Saudi-inspired “Salafist sentiments are solidly anchored in the minds of Muslims in the Belgian capital. Belgian authorities have been playing with fire for 30 years,” said Michel Privot of the European Network Against Racism. Mr. Privot estimated that 95 percent of Muslim education in Belgium was provided by Saudi-trained imams.
“There is a huge demand within Muslim communities to know about their religion, but most of the offer is filled by a very conservative Salafi type of Islam sponsored by Saudi Arabia. Other Muslim countries have been unable to offer grants to students on such a scale,” Mr. Privot said.
The US embassy in Brussels, in a 2007 cable leaked by Wikileaks, reported “there is a noted absence in the life of Islam in Belgium of broader cultural traditions such as literature, humanism and science which defaults to an ambient practice of Islam pervaded by a more conservative Salafi interpretation of the faith…. Discrimination in housing and employment has produced clear lower-class ‘ghetto’ areas of greater Brussels, such as Molenbeek, Schaerbeek and St. Josse, disproportionately inhabited by Muslims regardless of their education and income.”
The cable noted that “according to the OECD (Organization for Cooperation and Economic Development), unemployment among foreign-born residents is twice that of indigenous Belgians… Saudi Arabia continues as a source of material support to the Islamic community. A member of the Muslim Executive told us that the Saudi embassy keeps mosques furnished with Korans and help with such material needs as mosque upkeep and repair,” the cable said, referring to the Belgian Muslim community’s umbrella organization.
Controversy over the Brussels mosque has simmered for several years. In 2015, the Belgian government advised Saudi ambassador Abdullah bin Yahya Almoa’limi that it had problems with the mosque’s director, Khalid Alabri, who was also on the embassy staff.
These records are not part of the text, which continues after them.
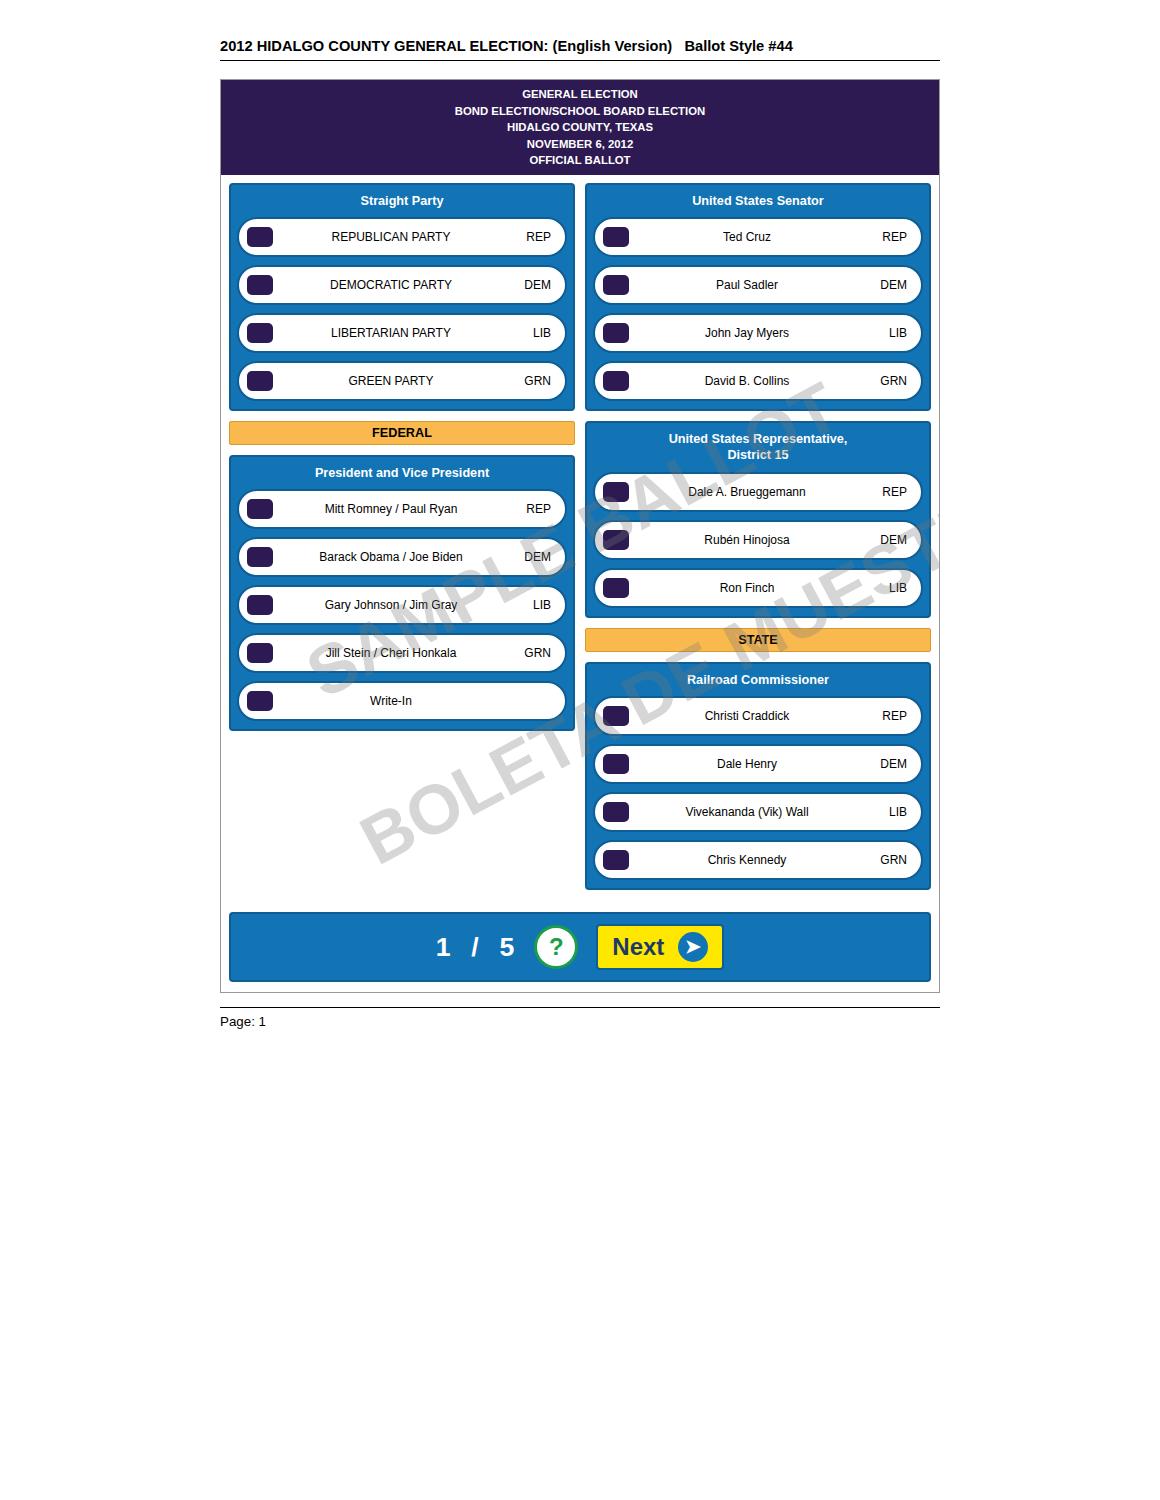2012 HIDALGO COUNTY GENERAL ELECTION: (English Version) Ballot Style #44
GENERAL ELECTION
BOND ELECTION/SCHOOL BOARD ELECTION
HIDALGO COUNTY, TEXAS
NOVEMBER 6, 2012
OFFICIAL BALLOT
Straight Party
REPUBLICAN PARTY REP
DEMOCRATIC PARTY DEM
LIBERTARIAN PARTY LIB
GREEN PARTY GRN
FEDERAL
President and Vice President
Mitt Romney / Paul Ryan REP
Barack Obama / Joe Biden DEM
Gary Johnson / Jim Gray LIB
Jill Stein / Cheri Honkala GRN
Write-In
United States Senator
Ted Cruz REP
Paul Sadler DEM
John Jay Myers LIB
David B. Collins GRN
United States Representative,
District 15
Dale A. Brueggemann REP
Rubén Hinojosa DEM
Ron Finch LIB
STATE
Railroad Commissioner
Christi Craddick REP
Dale Henry DEM
Vivekananda (Vik) Wall LIB
Chris Kennedy GRN
1 / 5
?
Next➤
SAMPLE BALLOT
BOLETA DE MUESTRA
Page: 1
“His sermons were Salafist, anti-Israel and anti-West. The guiding principle was the primacy of Salafism above all else,” a worshipper told Belgian Radio and Television RTBF. Mr. Alabri was quietly removed from his post.
In the latest round, Belgium is effectively expelling the mosque’s recently resigned imam, Abdelhadi Sewif, an Egyptian national, by refusing to extend his residency permit because he used his 13-year tenure to espouse Sunni Muslim ultra-conservative.
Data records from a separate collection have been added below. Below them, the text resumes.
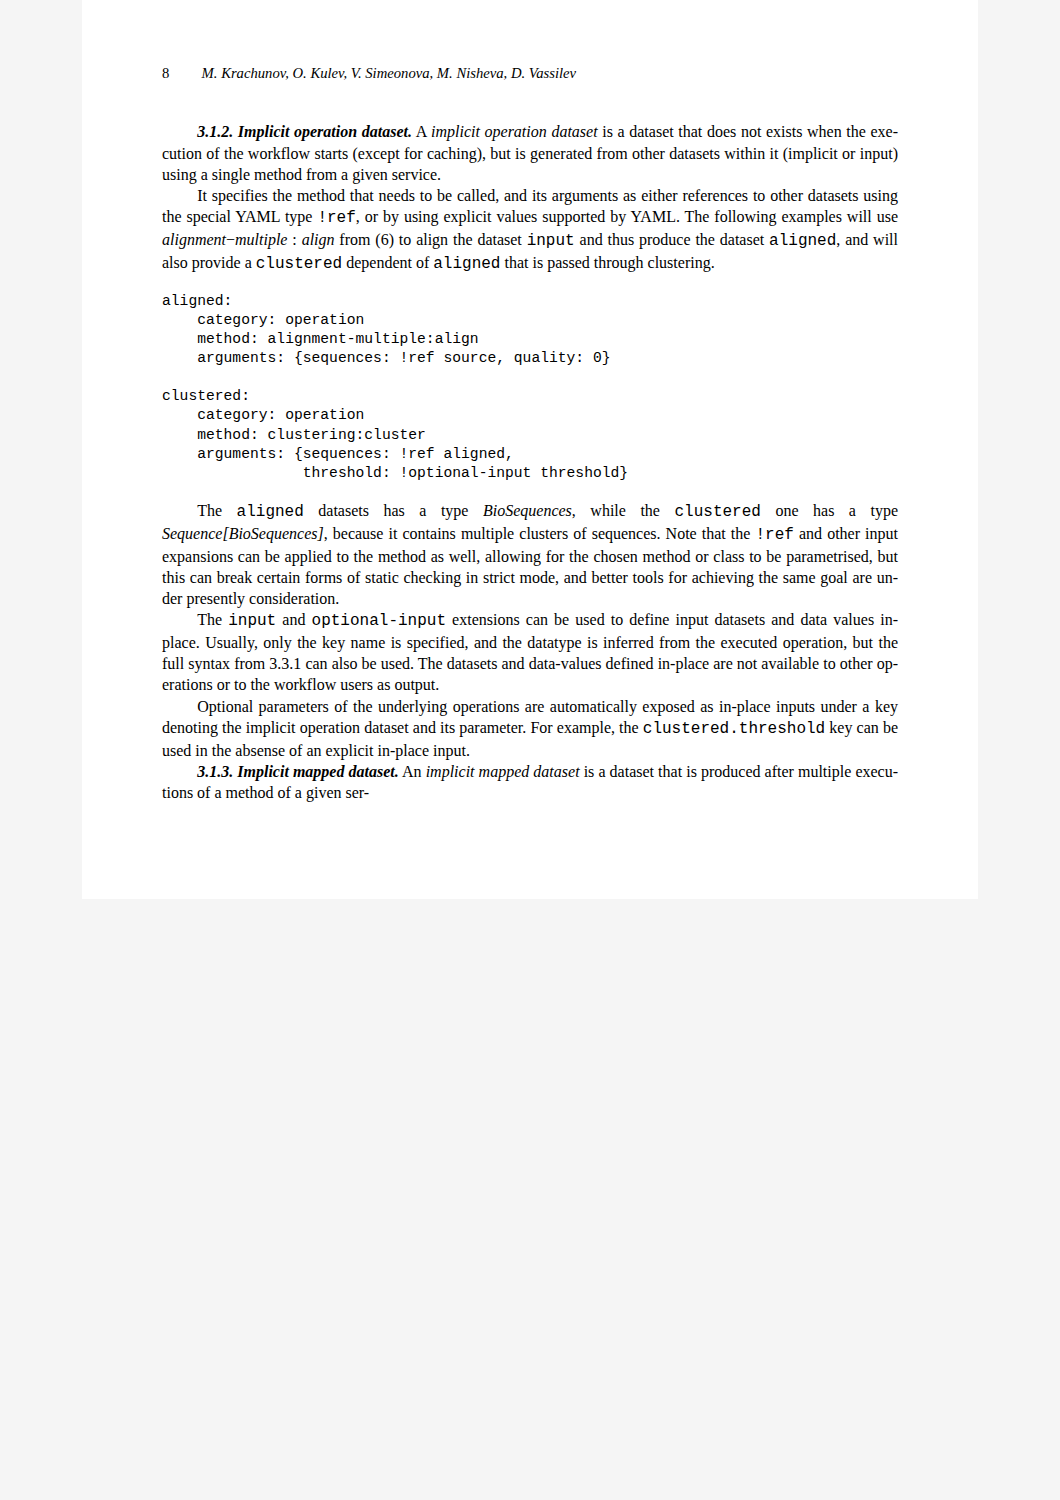8 M. Krachunov, O. Kulev, V. Simeonova, M. Nisheva, D. Vassilev
3.1.2. Implicit operation dataset. A implicit operation dataset is a dataset that does not exists when the execution of the workflow starts (except for caching), but is generated from other datasets within it (implicit or input) using a single method from a given service.
It specifies the method that needs to be called, and its arguments as either references to other datasets using the special YAML type !ref, or by using explicit values supported by YAML. The following examples will use alignment−multiple : align from (6) to align the dataset input and thus produce the dataset aligned, and will also provide a clustered dependent of aligned that is passed through clustering.
aligned:
    category: operation
    method: alignment-multiple:align
    arguments: {sequences: !ref source, quality: 0}

clustered:
    category: operation
    method: clustering:cluster
    arguments: {sequences: !ref aligned,
                threshold: !optional-input threshold}
The aligned datasets has a type BioSequences, while the clustered one has a type Sequence[BioSequences], because it contains multiple clusters of sequences. Note that the !ref and other input expansions can be applied to the method as well, allowing for the chosen method or class to be parametrised, but this can break certain forms of static checking in strict mode, and better tools for achieving the same goal are under presently consideration.
The input and optional-input extensions can be used to define input datasets and data values in-place. Usually, only the key name is specified, and the datatype is inferred from the executed operation, but the full syntax from 3.3.1 can also be used. The datasets and data-values defined in-place are not available to other operations or to the workflow users as output.
Optional parameters of the underlying operations are automatically exposed as in-place inputs under a key denoting the implicit operation dataset and its parameter. For example, the clustered.threshold key can be used in the absense of an explicit in-place input.
3.1.3. Implicit mapped dataset. An implicit mapped dataset is a dataset that is produced after multiple executions of a method of a given ser-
Mr. Sewif “is a dangerous man to the national security of our country,” said Belgian state secretary for asylum and migration Theo Francken told RTBF. Mr. Al-Issa, the World Muslim league head, denied the allegations, noting that investigations of the mosque had cleared it of wrongdoing.
The League, in a bid to counter criticism of the mosque returned its Saudi director, Jamal Saleh Momenah, to the kingdom, and replaced him with Tamer Abou el Saod, a Luxemburg consultant who has Swedish nationality. Mr Momenah, who like Mr. Alabri, enjoyed diplomatic status, was removed after deputies walked away from his parliamentary testimony in Arabic in March convinced that it would be impossible to work with him.
“You can’t build an inclusive society with someone like that. This is an enemy of our Western values. He doesn’t even know the European Treaty on Human Rights,” said Flemish nationalist member of parliament, Christoph D’Haese.
Mr. Sewif was succeeded by Ndiaye Mouhameth Galaye, a Senegalese national who teaches a more liberal interpretation of Islam but has yet to convince parliamentarians that he will take the mosque in a different direction.
In an apparent underestimation of Belgian sentiment and the kingdom’s tarnished reputation, Saudi Islamic affairs minister Ibrahim Al-Zaid this week offered Belgian deputy foreign minister Dirk Achten to train Belgian imams. A “hypocritical suggestion,” quipped a Belgian news website.